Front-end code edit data
"""

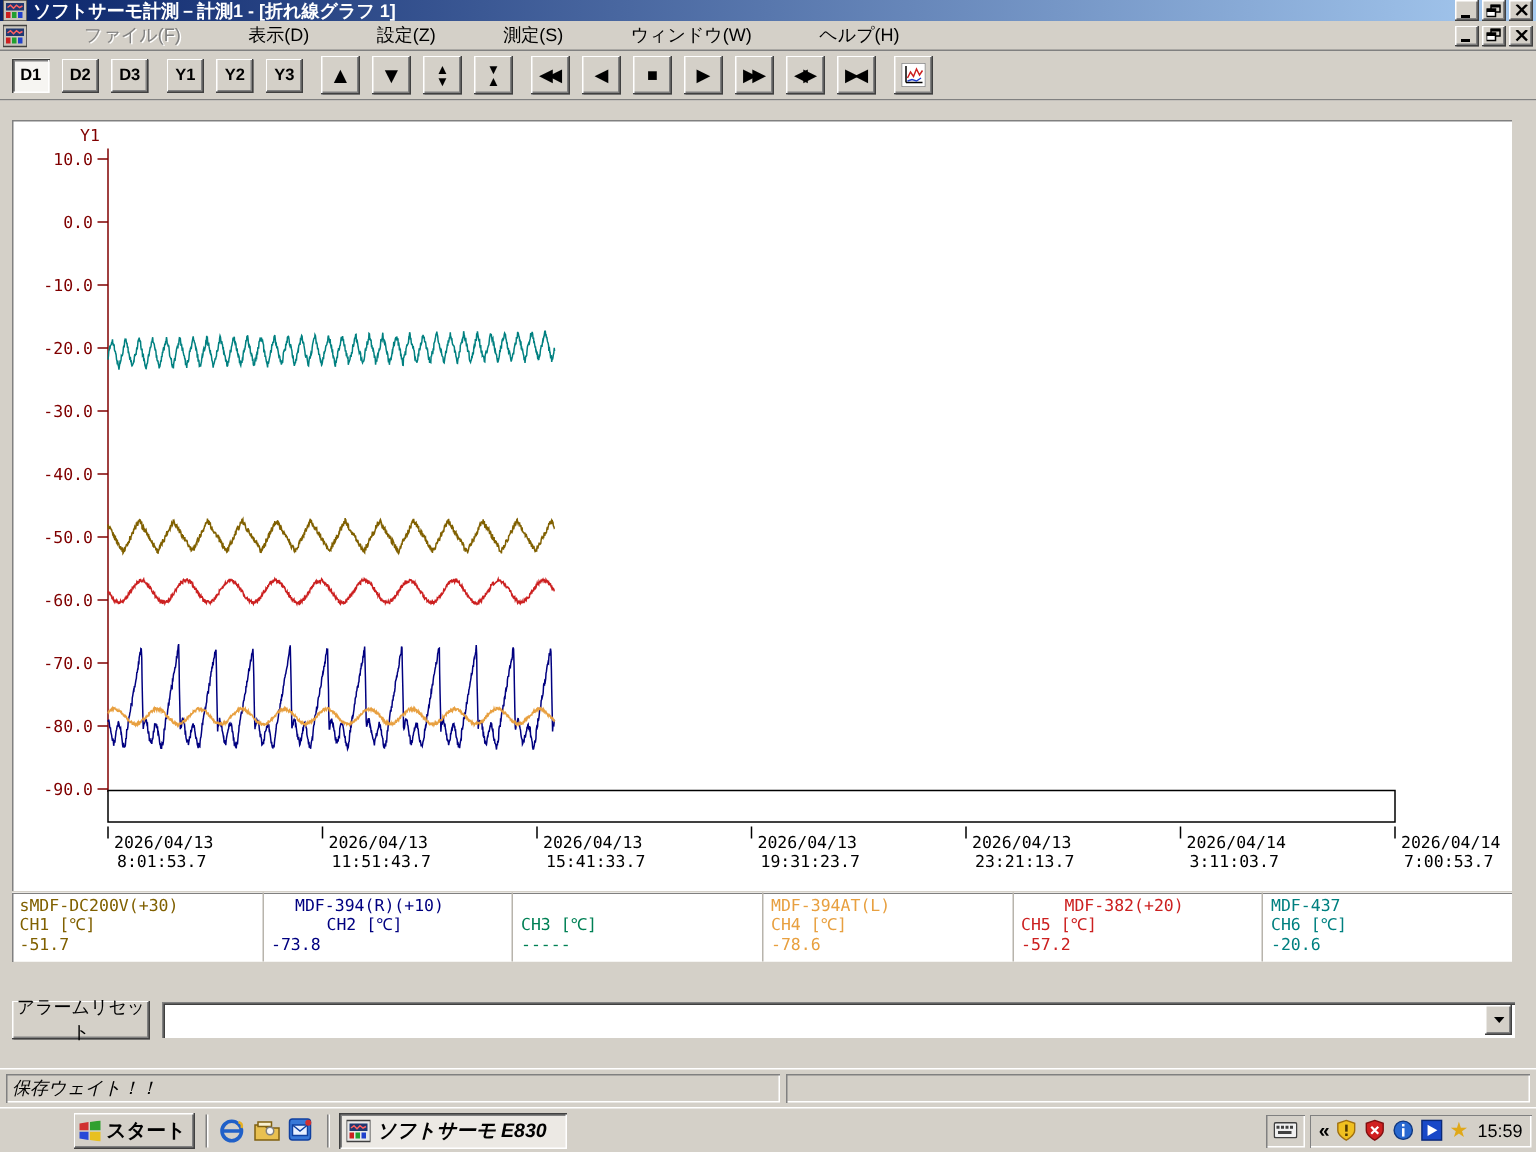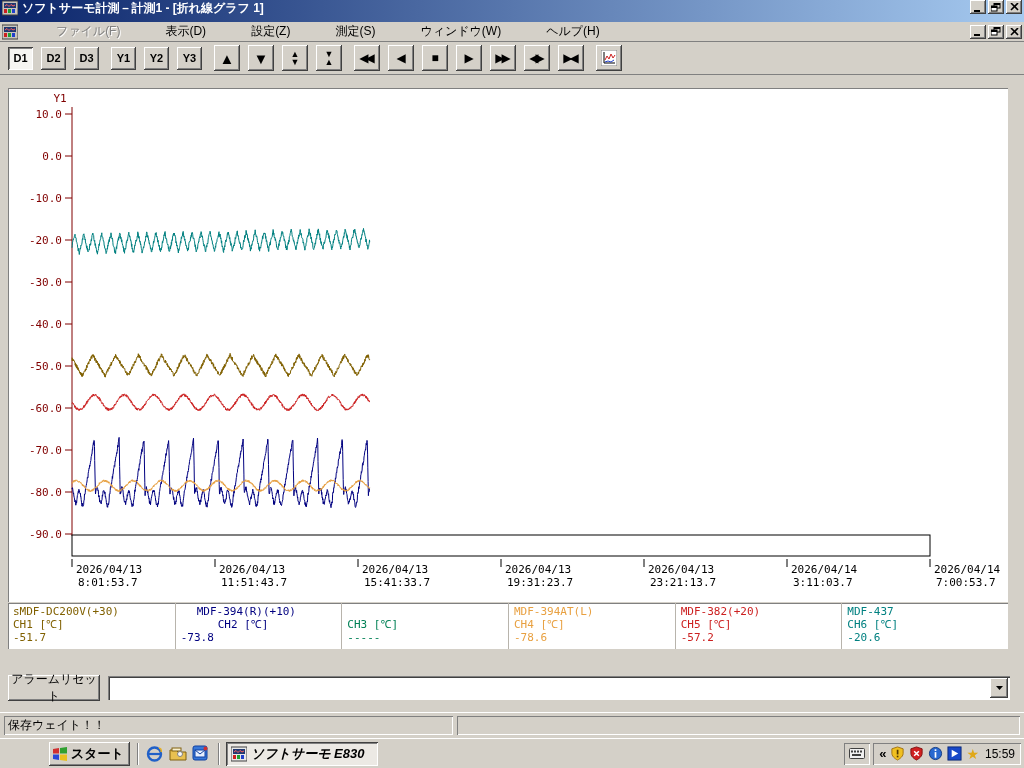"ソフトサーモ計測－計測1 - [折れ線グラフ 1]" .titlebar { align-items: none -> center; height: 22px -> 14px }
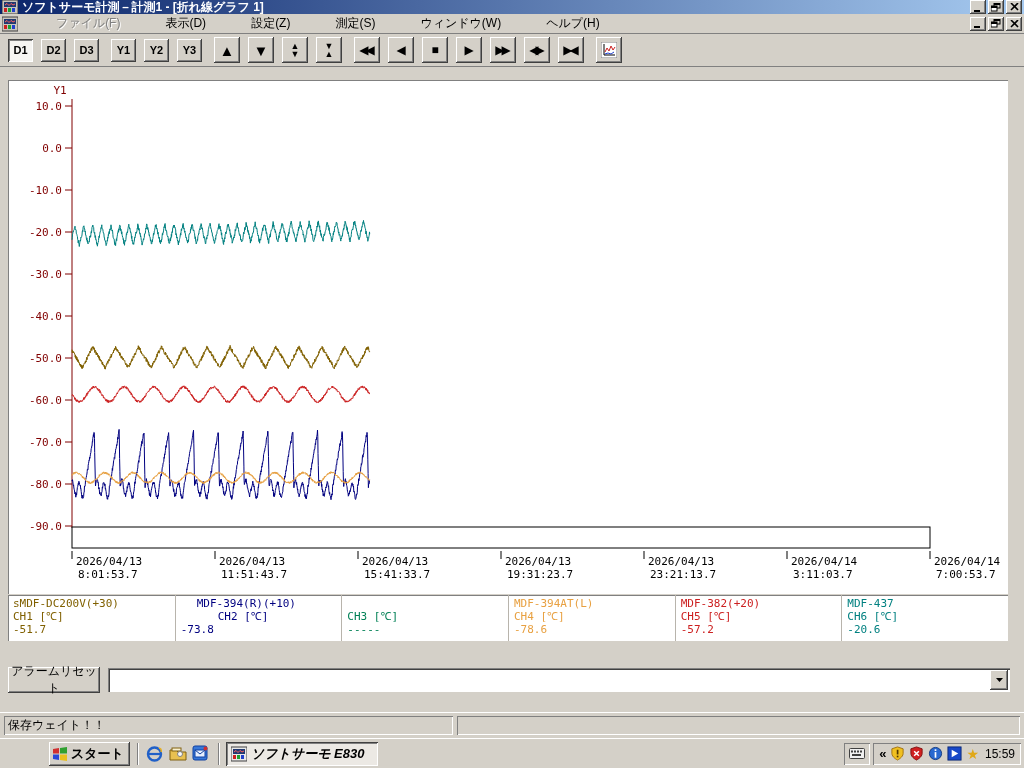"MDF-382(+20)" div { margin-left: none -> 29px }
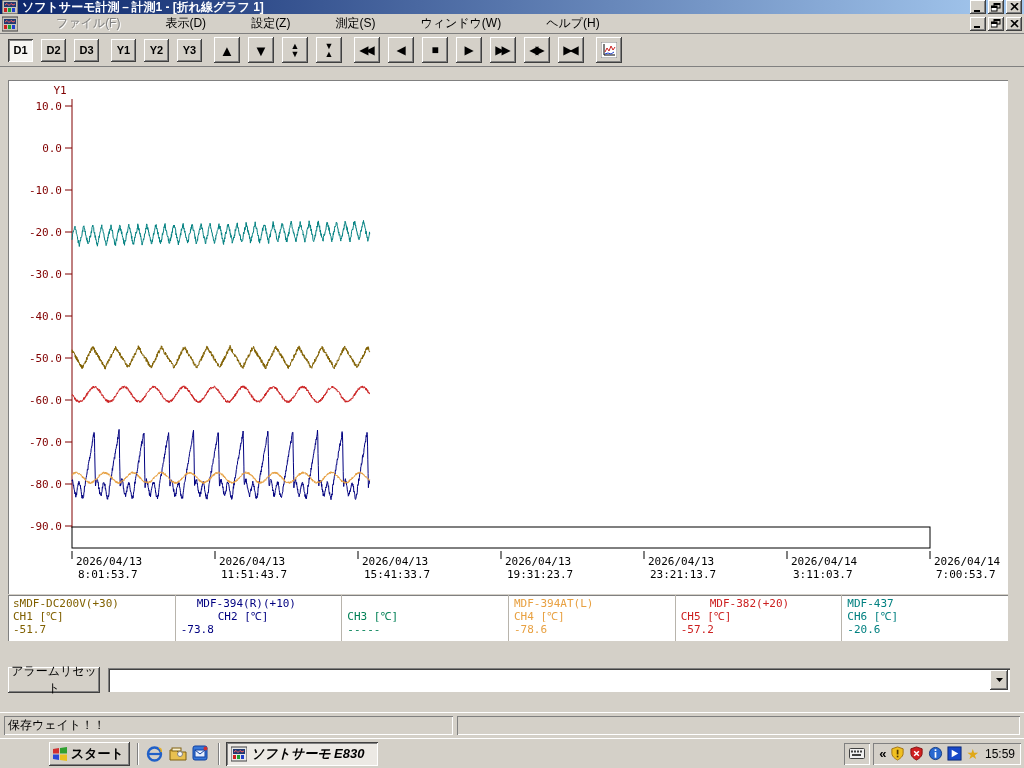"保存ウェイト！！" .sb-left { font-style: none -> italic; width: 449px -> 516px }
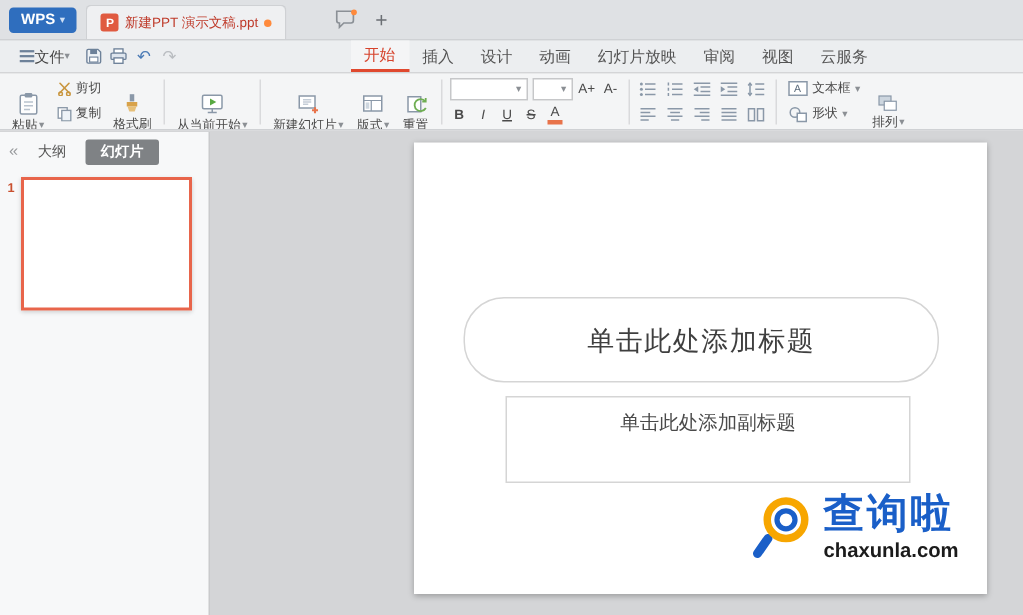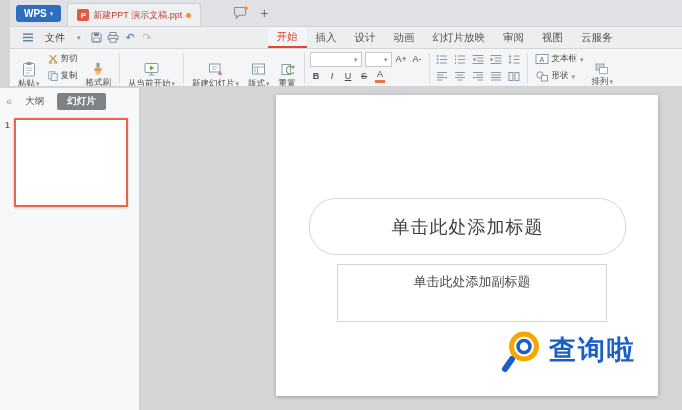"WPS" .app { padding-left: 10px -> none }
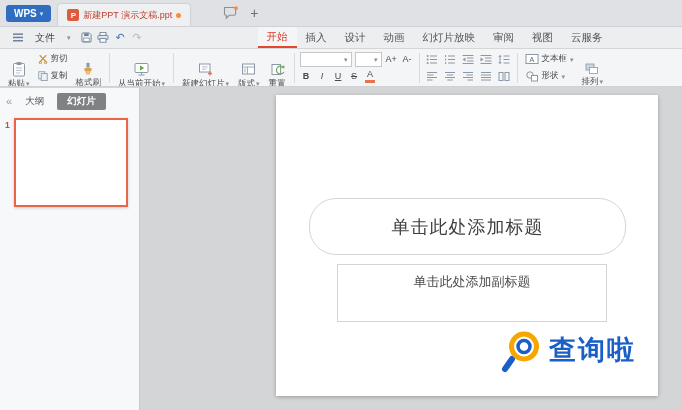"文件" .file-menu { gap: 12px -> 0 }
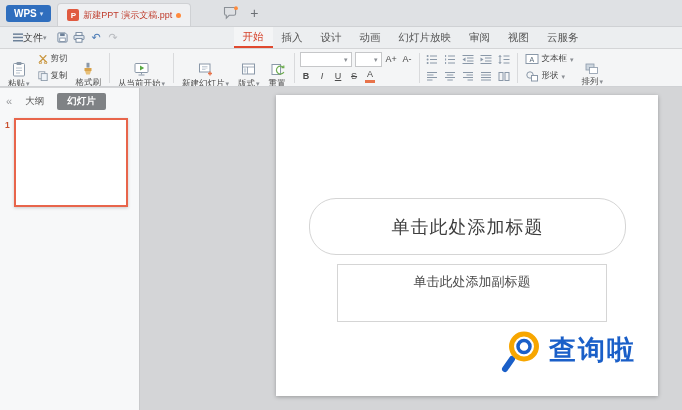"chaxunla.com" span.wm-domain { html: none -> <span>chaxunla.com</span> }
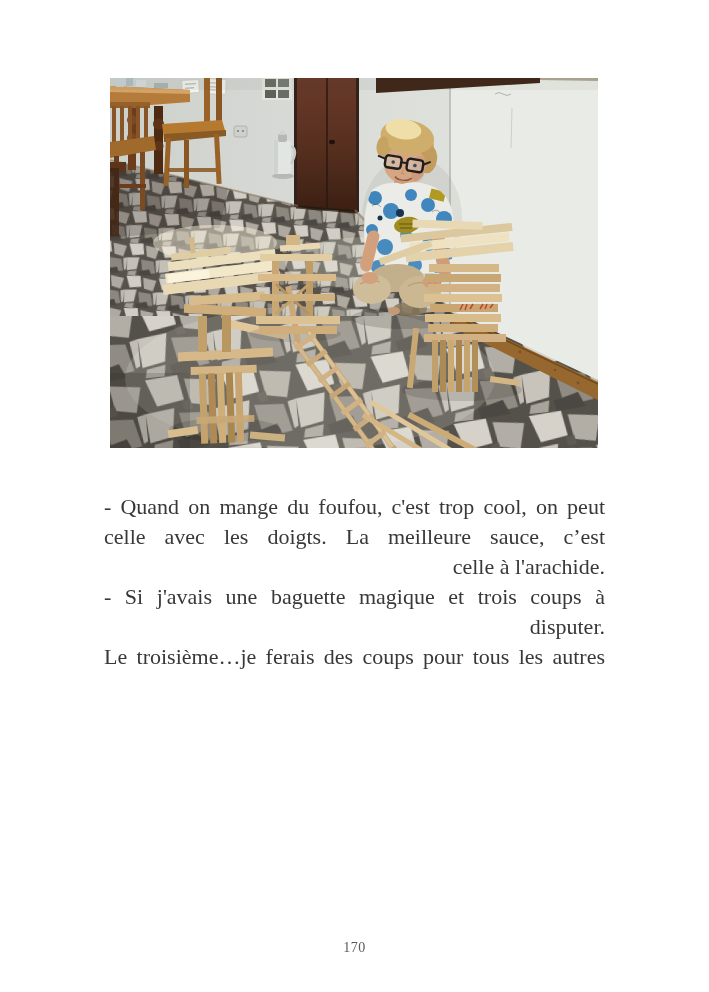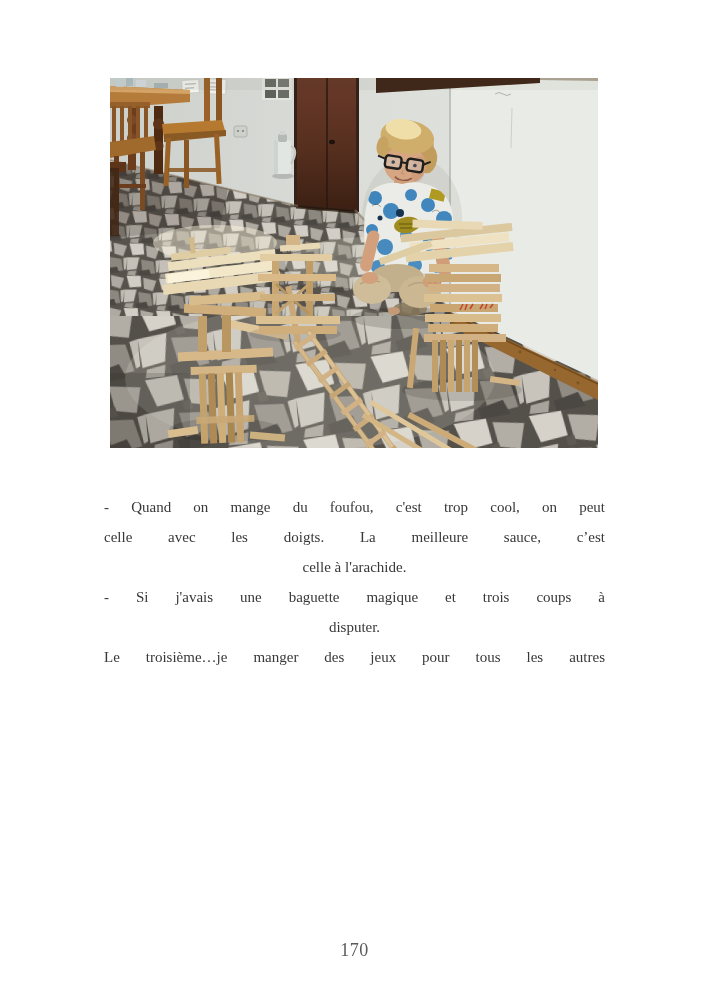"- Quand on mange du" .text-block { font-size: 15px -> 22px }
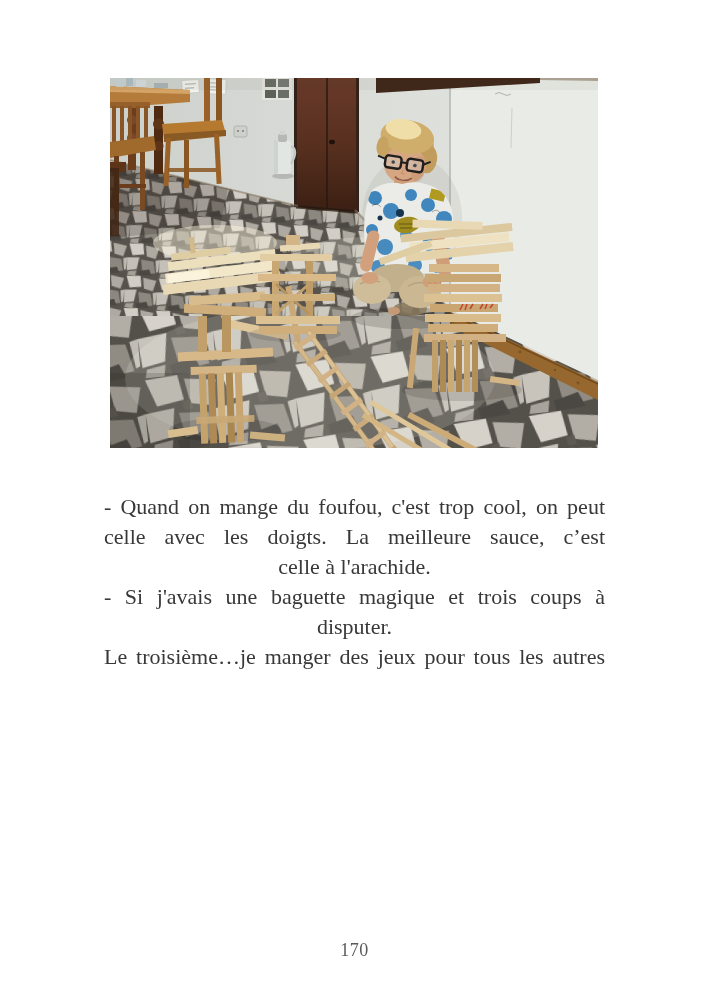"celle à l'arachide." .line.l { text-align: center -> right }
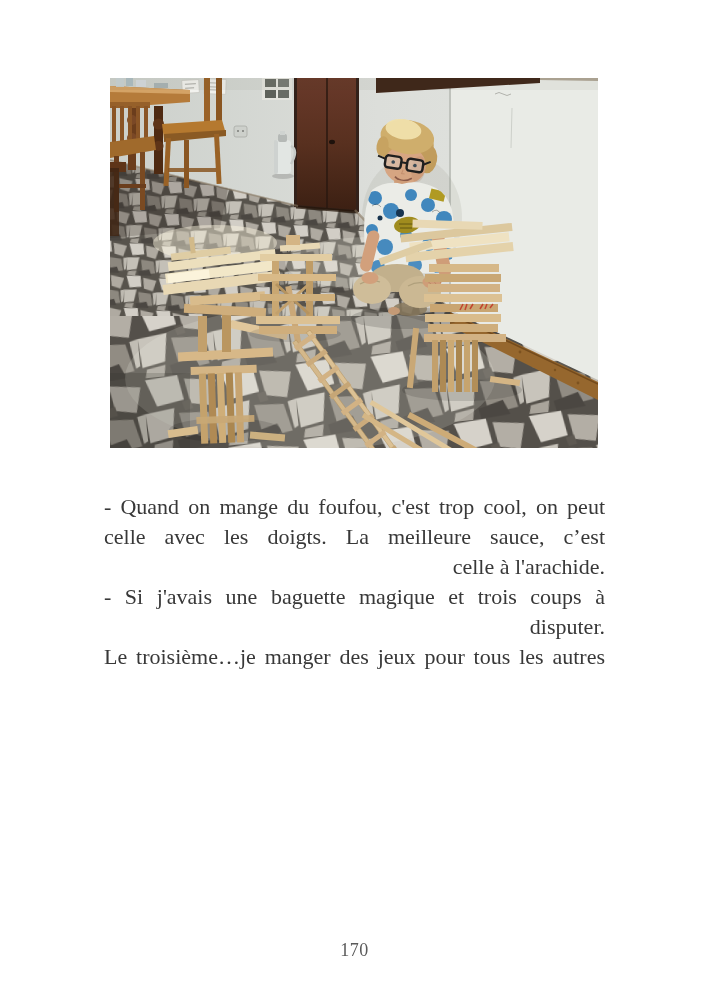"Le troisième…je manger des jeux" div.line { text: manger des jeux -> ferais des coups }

"""

● Exercise goal: Please transcribe, word for word, every line from the first line of the records above through the line containing "gap: 12px ->", and leave out any pictures.

● Completed exercise:
"ソフトサーモ計測－計測1 - [折れ線グラフ 1]" .titlebar { align-items: none -> center; height: 22px -> 14px }
"MDF-382(+20)" div { margin-left: none -> 29px }
"保存ウェイト！！" .sb-left { font-style: none -> italic; width: 449px -> 516px }
"WPS" .app { padding-left: 10px -> none }
"文件" .file-menu { gap: 12px -> 0 }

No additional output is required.